··· Data records
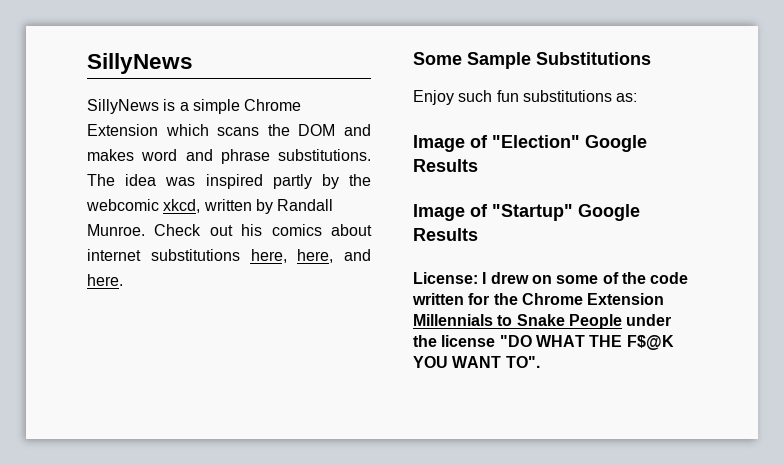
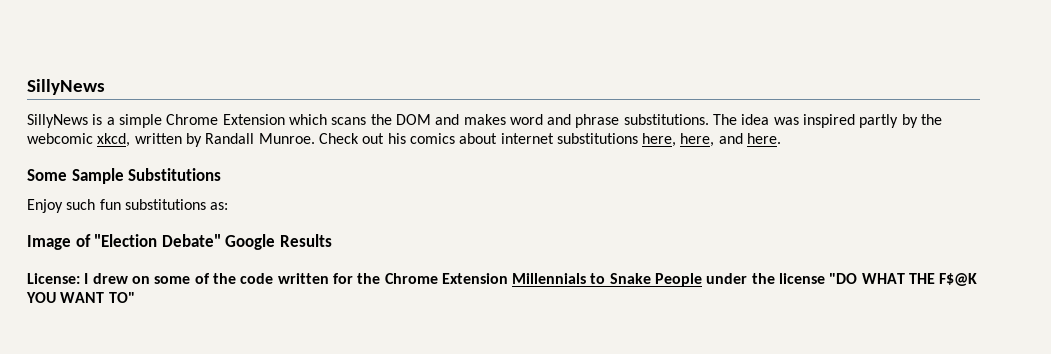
[492,135,647,152] [413,159,478,172] [413,204,573,221] "Election" Google Results // Image of "Startup" -> [94,234,221,247] "Election Debate"
[505,356,540,368] TO". -> [108,292,135,303] TO"

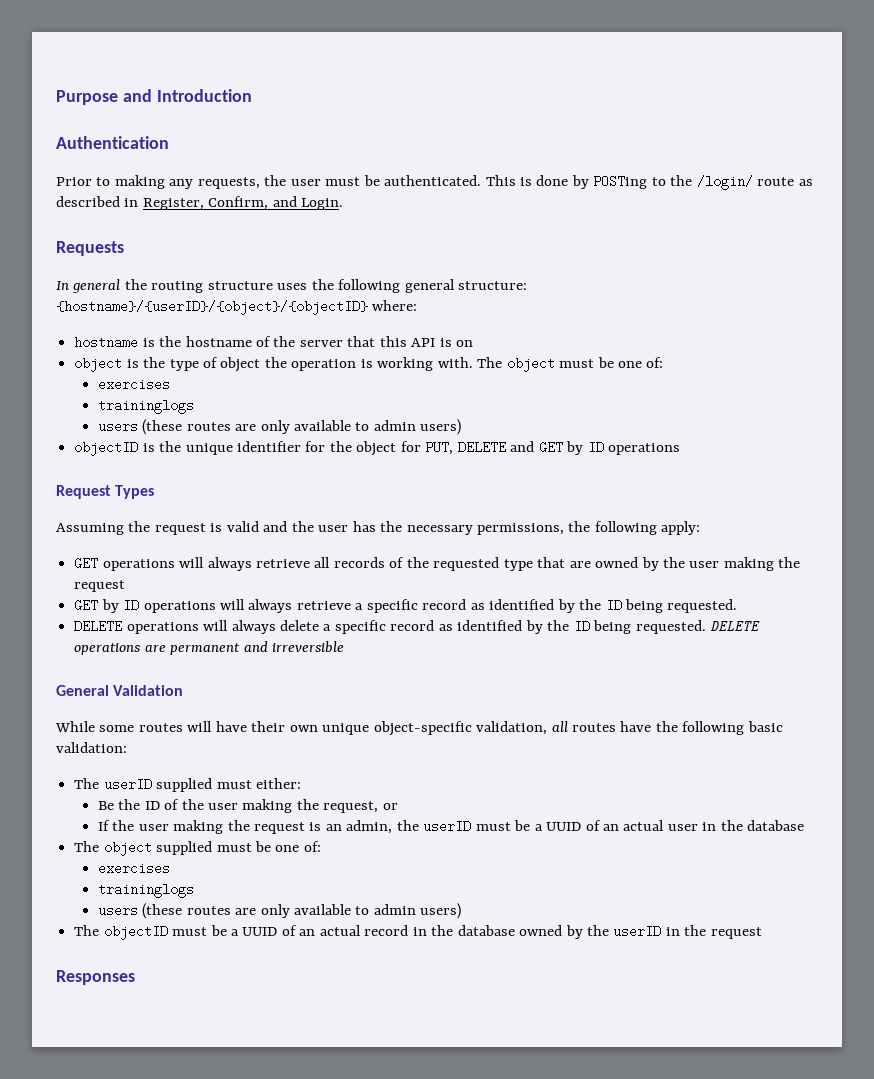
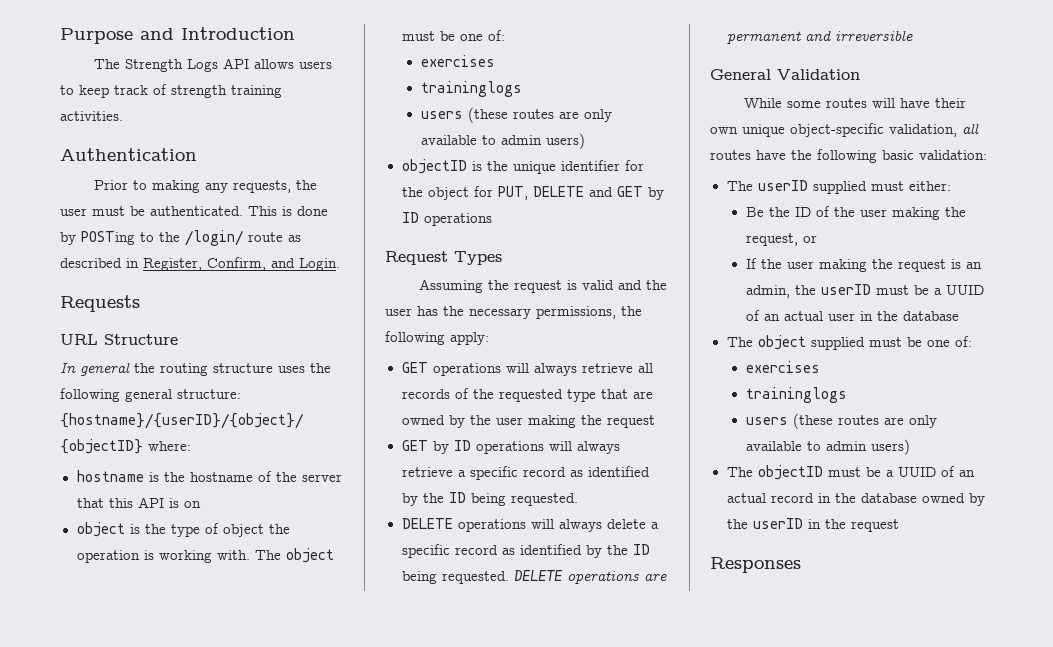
(252, 95) none -> [93,58,332,72] [60,84,282,98] [60,111,123,121] // The Strength Logs API allows users to keep track of strength training activities.
(124, 248) none -> [60,334,178,345] // URL Structure

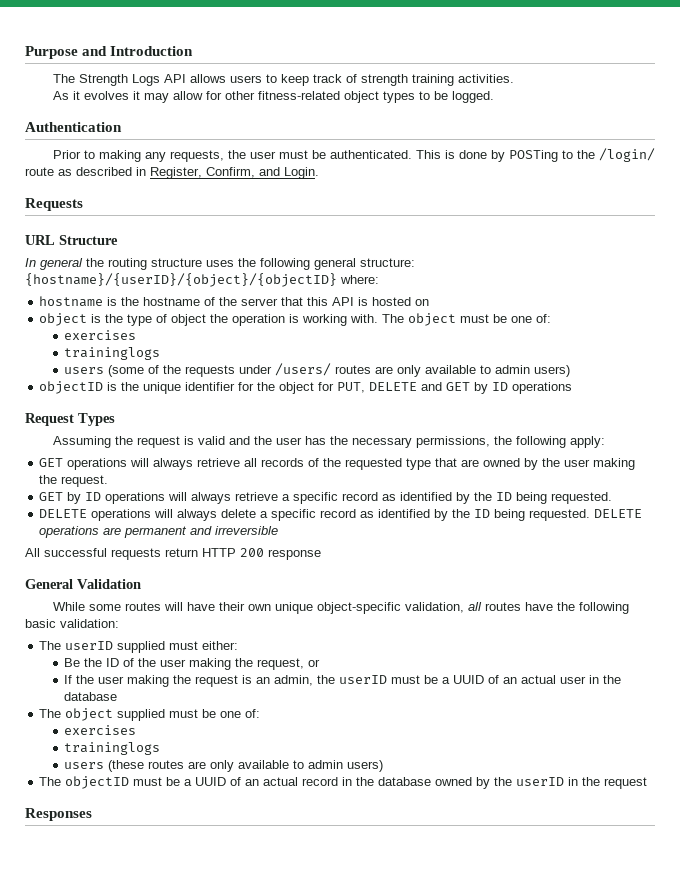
(123, 116) none -> [52,91,494,103] // As it evolves it may allow for other fitness-related object types to be logged.
(179, 503) none -> [372,297,412,306] hosted
[467,107,508,123] (these -> [108,363,332,377] (some of the requests under /users/
[606,415,655,428] request -> [61,475,109,487] request.
(913, 35) none -> [25,548,321,560] // All successful requests return HTTP 200 response

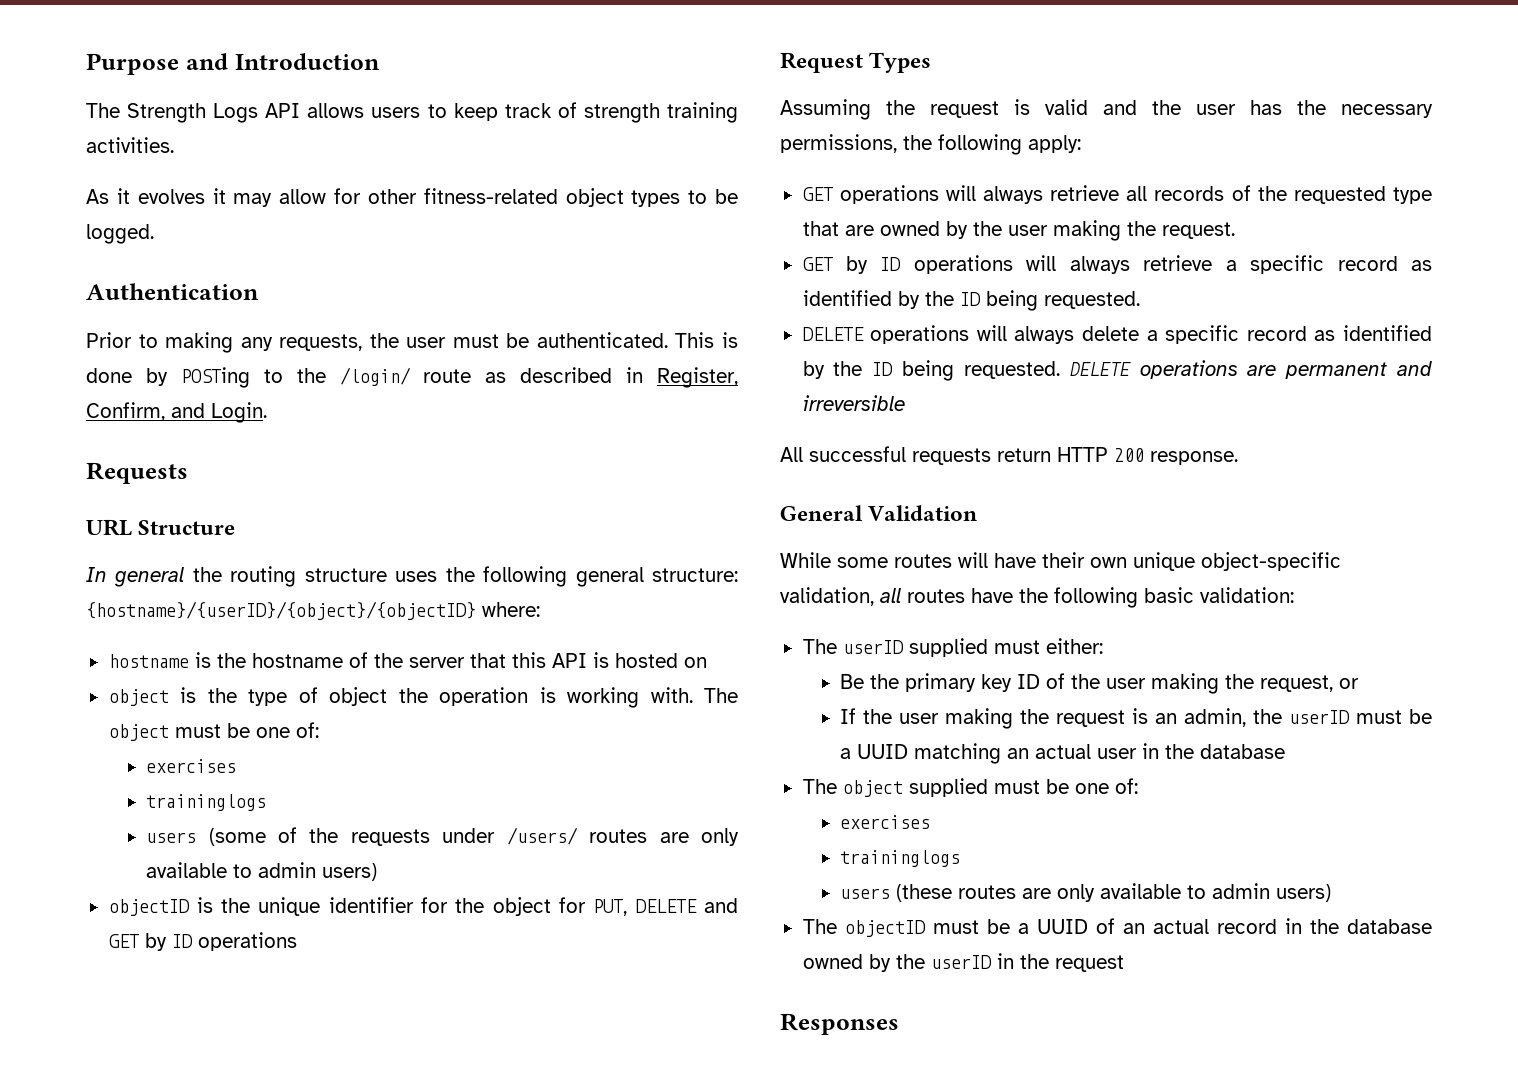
[268,549,321,560] response -> [1150,451,1238,465] response.
(103, 662) none -> [905,673,1013,692] primary key
[488,675,500,684] of -> [914,743,1002,764] matching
······
Problem requirements: Return exactly, and only, the lines that run from the line containing "(913, 35) none" to the last line of the entries above, both ends included, with pictures left out.

Written solution:
(913, 35) none -> [25,548,321,560] // All successful requests return HTTP 200 response

[268,549,321,560] response -> [1150,451,1238,465] response.
(103, 662) none -> [905,673,1013,692] primary key
[488,675,500,684] of -> [914,743,1002,764] matching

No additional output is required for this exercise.